Ein dunkelhaariges Mädchen schaut in die Kamera

Juliane Fiegler (26)
studiert Gender Studies

Hintergrund
Hass per Mausklick

17.03.2016 |

Beleidigen, verunglimpfen, bedrohen – in sozialen Netzwerken und auf Webseiten sind Hasskommentare keine Seltenheit. Darüber sorgen sich auch viele Abgeordnete. Doch wo hört Meinungsäußerung auf und wo fangen Hass und Hetze an?

Ein Schild mit der Aufschrift "Keine Macht dem Hass!" steht am 17.10.2015 in Köln.

Ein Schild mit der Aufschrift "Keine Macht dem Hass!" steht in Köln. – © picture alliance/ dpa

Jeder neunte Internetnutzer hat sich selbst schon einmal von einem Online-Kommentar persönlich angegriffen, bedroht oder beleidigt gefühlt.

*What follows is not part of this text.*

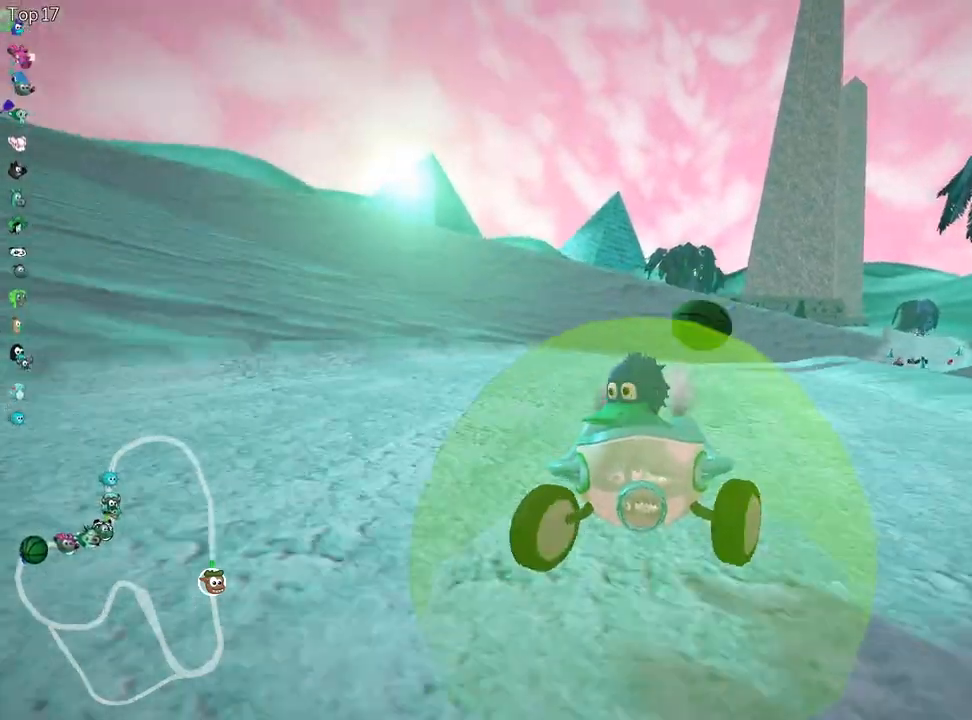
{"keys": ["look"], "events": []}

Mehr als 70 Prozent der Internetnutzer halten Hasskommentare für einen Nährboden für reale Gewalttaten und sehen in ihnen einen Beitrag zur Vergiftung des gesellschaftlichen Klimas. Das sind Ergebnisse einer Studie, die der Internet-Branchenverband Bitkom Ende 2015 veröffentlicht hat.

Hetzen und drohen

Gerade beim Thema Flüchtlinge und Migration tauchen besonders viele "Hater" in den Kommentarspalten im Internet auf. Dabei geraten Flüchtlingshelfer auch häufig in den Fokus rassistischer Hetze und Bedrohung. Das ist das Ergebnis einer öffentlichen Sitzung des Unterausschusses "Bürgerschaftliches Engagement" unter Vorsitz von Willi Brase (SPD), der am Mittwoch, 24. Februar, über das Thema diskutierte.

Die ehrenamtlichen Helfer stünden vermehrt unter sozialem Druck, berichtete dort David Begrich vom Verein Miteinander. "Der Rechtfertigungsdruck, sich für Flüchtlinge einzusetzen, steigt immens, auch im privaten Umfeld", sagte er. Einher ginge das mit "handfesten Bedrohungsszenarien".

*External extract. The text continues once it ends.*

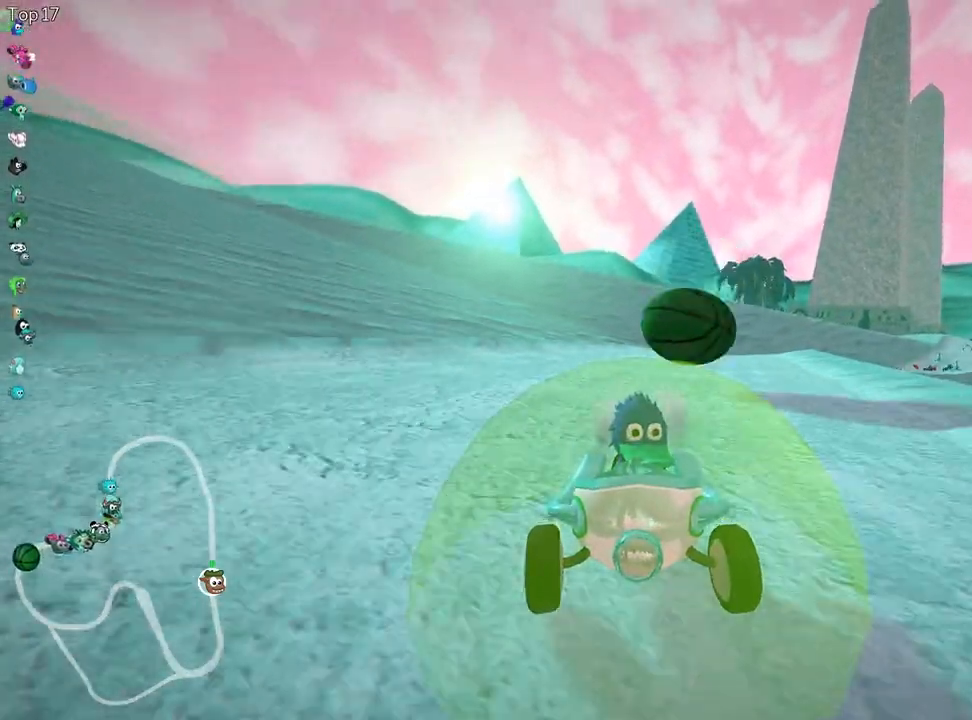
{"keys": ["look"], "events": []}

71 Fragen an die Regierung

Das Thema Hatespeech treibt auch die Grünen im Bundestag um. "Hass und Hetze gegen Flüchtlinge, Journalistinnen und Journalisten, Politikerinnen und Politikern, Feministen und Feministinnen, religiöse Gruppierungen und politisch vermeintlich Andersdenkende sowie Beleidigungen, Drohungen und Mordaufrufe sind im Internet insgesamt, besonders aber im sogenannten 'Social Web', mittlerweile an der Tagesordnung", schreibt die Fraktion Bündnis 90/Die Grünen in einer aktuellen kleinen Anfrage an die Bundesregierung.

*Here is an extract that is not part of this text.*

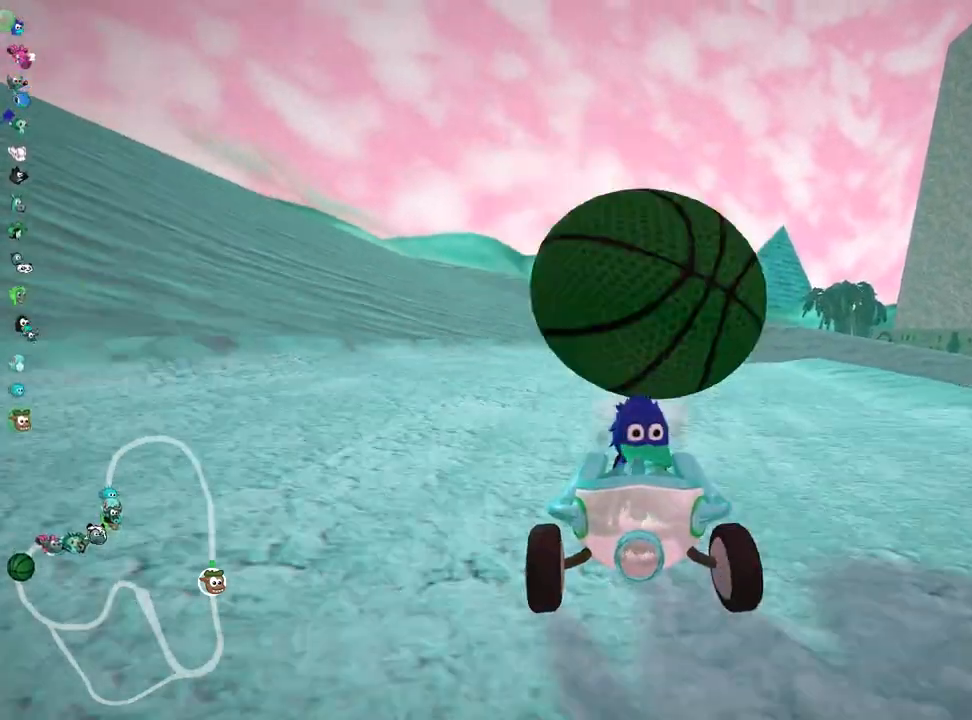
{"keys": ["look"], "events": []}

"Derzeit ist dies vor allem in Diskussionen um die Flüchtlingspolitik verstärkt zu beobachten. In entsprechenden Beiträgen werden vermeintlich Andersdenkende nicht nur beleidigt und bedroht", sondern es werde "oftmals auch direkt zu Straf- und Gewalttaten aufgerufen", heißt es weiter.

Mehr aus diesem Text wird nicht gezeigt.